Although the Torah relates the birth of Avraham Avinu at the end of Parashas Noach, we are introduced to the Patriarch in Parashas Lech Lecha. In Derech Hashem, the Maharal explains that originally the plan of Creation was that all human beings would share equally in fulfilling the Divine mission and that the Torah would be given to all mankind. Twenty generations of failure from Adam to Noach to Avraham precluded this reality from occurring. Thus, the title of Hashem’s Chosen People was given to the nation that earned it: Avraham, followed by his progeny. They would receive the Torah; they would carry out its mitzvos and moral/ethical mandates; they would be the ones to lead the world community to perfection by serving as the example of how a human being should act; they would bring all people to accept Hashem’s sovereignty.
Avraham Avinu earned his position as Patriarch of our nation after passing the Asarah Nisyonos, Ten Trials, which not only proved his own personal greatness, but also demonstrated his unequivocal commitment and devotion to Hashem. How did Avraham achieve this status? How did he discover Hashem? Chazal teach that Avraham was three years old when he realized that the world had a Creator. Although he had been raised in a home steeped in idolatry, lived in an environment replete with idolaters, his own home a center for paganism, he analyzed the world and came to the realization that there had to be Someone, some entity, that not only created the world, but continues to guide every facet of it. All at the age of three, he discovered the greatest verity: the world has a Creator. All of this occured because he delved into the world around him.
Do we delve into Creation? Do we try to understand Creation? In today’s technology-filled world there is very little room for us to see Hashem, unless we are misbonein, delve into wisdom, try to understand. Horav Shraga Feivel Medlowitz, zl, once told his talmidim, students, that, in the large cities that have skyscrapers, these edifices cover up Hashem. The huge building conceals His Presence. What does this mean? Horav Moshe Aharon Stern, zl, explains that, when one is in a city in which every building was built by man, where one hardly sees grass, trees, mountains, hills, seas or rivers, which were all created by Hashem, one loses perspective on what is taking place in the world. A person must attempt to understand Creation. This is why we were given the power of binah, the ability to understand.

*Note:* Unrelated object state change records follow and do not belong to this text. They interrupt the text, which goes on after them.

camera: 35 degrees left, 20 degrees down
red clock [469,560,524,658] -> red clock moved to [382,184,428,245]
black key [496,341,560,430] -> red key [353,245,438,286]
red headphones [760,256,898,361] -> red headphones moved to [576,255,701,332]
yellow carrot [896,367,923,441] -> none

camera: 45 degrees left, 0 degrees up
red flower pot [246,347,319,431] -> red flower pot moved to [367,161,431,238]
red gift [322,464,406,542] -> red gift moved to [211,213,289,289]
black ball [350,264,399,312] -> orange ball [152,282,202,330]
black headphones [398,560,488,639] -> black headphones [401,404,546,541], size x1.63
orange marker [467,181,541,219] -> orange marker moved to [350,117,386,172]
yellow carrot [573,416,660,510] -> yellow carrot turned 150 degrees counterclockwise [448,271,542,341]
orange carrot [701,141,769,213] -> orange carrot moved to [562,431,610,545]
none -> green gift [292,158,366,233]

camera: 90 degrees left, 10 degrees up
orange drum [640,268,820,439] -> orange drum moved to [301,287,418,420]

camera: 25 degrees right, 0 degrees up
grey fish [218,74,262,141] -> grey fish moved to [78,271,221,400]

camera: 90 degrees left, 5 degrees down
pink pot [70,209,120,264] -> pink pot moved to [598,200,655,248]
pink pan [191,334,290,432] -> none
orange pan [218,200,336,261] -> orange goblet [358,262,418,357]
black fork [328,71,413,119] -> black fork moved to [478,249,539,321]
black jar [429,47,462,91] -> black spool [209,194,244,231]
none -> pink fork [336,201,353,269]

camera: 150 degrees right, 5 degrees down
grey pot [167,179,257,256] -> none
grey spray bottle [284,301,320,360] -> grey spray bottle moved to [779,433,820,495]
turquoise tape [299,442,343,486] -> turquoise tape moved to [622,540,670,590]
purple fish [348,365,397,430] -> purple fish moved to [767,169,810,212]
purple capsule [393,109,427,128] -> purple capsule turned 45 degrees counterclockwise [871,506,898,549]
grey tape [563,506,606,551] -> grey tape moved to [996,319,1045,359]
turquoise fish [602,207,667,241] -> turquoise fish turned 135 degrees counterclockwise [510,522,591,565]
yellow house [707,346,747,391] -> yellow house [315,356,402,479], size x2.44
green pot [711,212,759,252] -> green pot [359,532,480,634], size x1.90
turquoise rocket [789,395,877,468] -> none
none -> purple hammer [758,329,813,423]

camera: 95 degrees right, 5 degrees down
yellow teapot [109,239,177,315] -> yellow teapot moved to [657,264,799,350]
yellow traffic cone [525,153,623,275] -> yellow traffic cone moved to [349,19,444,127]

Rav Shraga Feivel would quote the Kotzker Rebbe, zl, who said, “Hashem wrote a composition, which is the Torah. The explanation for the composition is the world. When the Zohar teaches that Hashem looked into the Torah and created the world, it means that the Torah is the blueprint for the creation of the world. Alternatively, since Hashem looked into the Torah and created the world, we may understand the Torah by looking at the world. Creation gives meaning to the Torah. Rav Shraga Feivel would recognize Hashem’s ways from His creations. He was always so impressed with the glory of Creation and the beauty of the universe which are Hashem’s handiwork. He saw Hashem’s love for His creations by delving into the glory of the universe.
Rav Moshe Aharon relates that a group of students of the Chafetz Chaim wanted to observe their revered rebbe on the manner in which he conducts himself. One Rosh Hashanah they made a point to observe him closely to see what this holy saint did on the holy day. He davened with the yeshivah and then went home to eat the meal. Following his meal, he took a walk outside. The students followed very carefully — from a distance. He walked outside of the city and sat down to observe the scenery. At this point, the students “caught up” with him. They did not have to ask him why he was there. He was their mentor and, understandably, they wanted to learn from his every nuance. He explained that the Rambam says that, when one delves into Creation, he increases his love for Hashem. The Chafetz Chaim felt that he was deficient in this area. He could love Hashem more. Therefore, on Rosh Hashanah, he walked outside of the city to ponder the surrounding scenery, so that he could increase his love of Hashem.
We are neither Rav Shraga Feivel nor the Chafetz Chaim. This, however, does not preclude our ability to ponder the beauty and sheer brilliance of the world around us. We see a technological marvel, and we are amazed at the genius of the man who created it. Do we stop to give Hashem the “credit” due Him? The person’s genius is a gift from Hashem. The surgeon’s skill is a gift from Hashem. Everything that we mortals achieve is a gift from Hashem. Yet, we tend to applaud the agent and ignore the Benefactor.